Esto tampoco significa que la guerra de Afganistán, en 2001, haya dejado a Al-Qaida intacta, o incluso aumentado su potencia. La pérdida del país-santuario –esté vivo o no Osama bin Laden, y nada indica por el momento que haya muerto–, y su reemplazo por el suelo traicionero y dúplice de Pakistán pueden medirse, hasta ahora, en un descenso general del alcance y de la calidad de las operaciones. Los ataques contra Nueva York y Washington, que destruyeron las Torres Gemelas del World Trade Center y un ala del Pentágono, fueron golpes de primera, contra las capitales del enemigo; actualmente, los golpes son contra blancos blandos –como Marruecos–, u ocurren en territorios propios –como Arabia Saudita, Chechenia, Pakistán, Yemen, Kenia, Indonesia o Filipinas–. Una discoteca en Bali no compite con el Pentágono; un atentado contra un hotel israelí en Kenia, o contra un complejo residencial en Arabia Saudita (donde, además, 9 de los 34 muertos eran los kamikazes), difícilmente rivaliza con la destrucción de las embajadas estadounidenses en Kenia y Tanzania en 1999. Los atentados se han abaratado, casi palestinizándose; se usa lo que se tiene en gaveta y se baja el nivel de los blancos para aumentar el rendimiento del poder de fuego y hombres, lo que sugiere que el poder de fuego y hombres es menor, y/o que hay menos dinero que antes. Porque, contra lo que suele pensarse, el terrorismo no es cosa de pobres, sino una actividad muy cara, cuya calidad mejora cuanto más dinero hay disponible.

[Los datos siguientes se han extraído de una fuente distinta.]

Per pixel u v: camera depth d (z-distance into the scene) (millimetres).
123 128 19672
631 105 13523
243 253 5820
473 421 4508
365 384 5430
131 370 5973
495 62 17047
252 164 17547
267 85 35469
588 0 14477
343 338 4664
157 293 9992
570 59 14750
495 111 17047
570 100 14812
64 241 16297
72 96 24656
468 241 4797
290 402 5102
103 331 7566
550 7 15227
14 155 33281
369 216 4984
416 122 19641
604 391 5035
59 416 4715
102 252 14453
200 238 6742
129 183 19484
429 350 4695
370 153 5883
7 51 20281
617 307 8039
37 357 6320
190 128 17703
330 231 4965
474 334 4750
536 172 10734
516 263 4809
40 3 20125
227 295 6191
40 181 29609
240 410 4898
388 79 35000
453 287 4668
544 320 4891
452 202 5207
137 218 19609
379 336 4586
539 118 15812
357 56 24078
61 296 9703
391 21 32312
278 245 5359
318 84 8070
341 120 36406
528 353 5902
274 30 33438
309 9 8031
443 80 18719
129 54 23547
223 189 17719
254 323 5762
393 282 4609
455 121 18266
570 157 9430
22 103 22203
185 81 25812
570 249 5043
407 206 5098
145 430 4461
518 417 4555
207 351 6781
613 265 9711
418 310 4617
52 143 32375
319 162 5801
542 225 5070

El desenlace de la guerra de Irak es indistinto y no altera este balance militar, entre otras cosas porque Irak no era un país-santuario ni una base de apoyo de Al-Qaida. Lo que sí ha generado es un cambio de estrategia política, por el cual, una vez demostrada universalmente la superioridad de las armas estadounidenses, la organización de Osama bin Laden ha decidido activar sus múltiples células durmientes para enviar un mensaje inequívoco: “Estamos vivos y vamos a seguir golpeando”. En este sentido, los atentados de los últimos siete días tuvieron una sincronización cuidadosa: el de Arabia Saudita se produjo a pocas horas del arribo al reino del secretario de Estado norteamericano Colin Powell, en medio de otra gira fracasada de antemano para instalar un plan de paz artificial en Medio Oriente: el segundo ataque de Chechenia ocurrió cuando el secretario ya estaba en suelo ruso. Esto –en contraste con la discoteca, o con el atentado de abril de 2002 contra la sinagoga de Yerbá, en Túnez– es lo que todavía permite reconocer el mejor estilo de Al-Qaida en dos de los cuatro ataques de esta semana.
Políticamente, en Estados Unidos, los atentados no perjudican a George W. Bush y sí favorecen al sector de derecha revolucionaria de su administración. No lo perjudican porque el pánico instalado por el 11 de septiembre y la proclamación por Bush de la guerra antiterrorista lo han dejado, al menos por ahora, en una situación de ganar o ganar: si los atentados bajan, el presidente puede decir que es un fruto de su política; si suben, que muestran lo necesaria que resulta la intensificación de esa política.
Es aquí donde la derecha revolucionaria se beneficia. Powell, conviene recordarlo, había iniciado su gira llevando a Medio Oriente un plan de paz fuertemente resistido por el jefe del Pentágono, Donald Rumsfeld. Vuelve sin nada de paz, y con su diplomacia humillada por las bombas. Es justo lo que necesita Rumsfeld para sugerir que Powell no sólo no está ganando la paz, sino convirtiendo a Washington en el hazmerreír de Al-Qaida.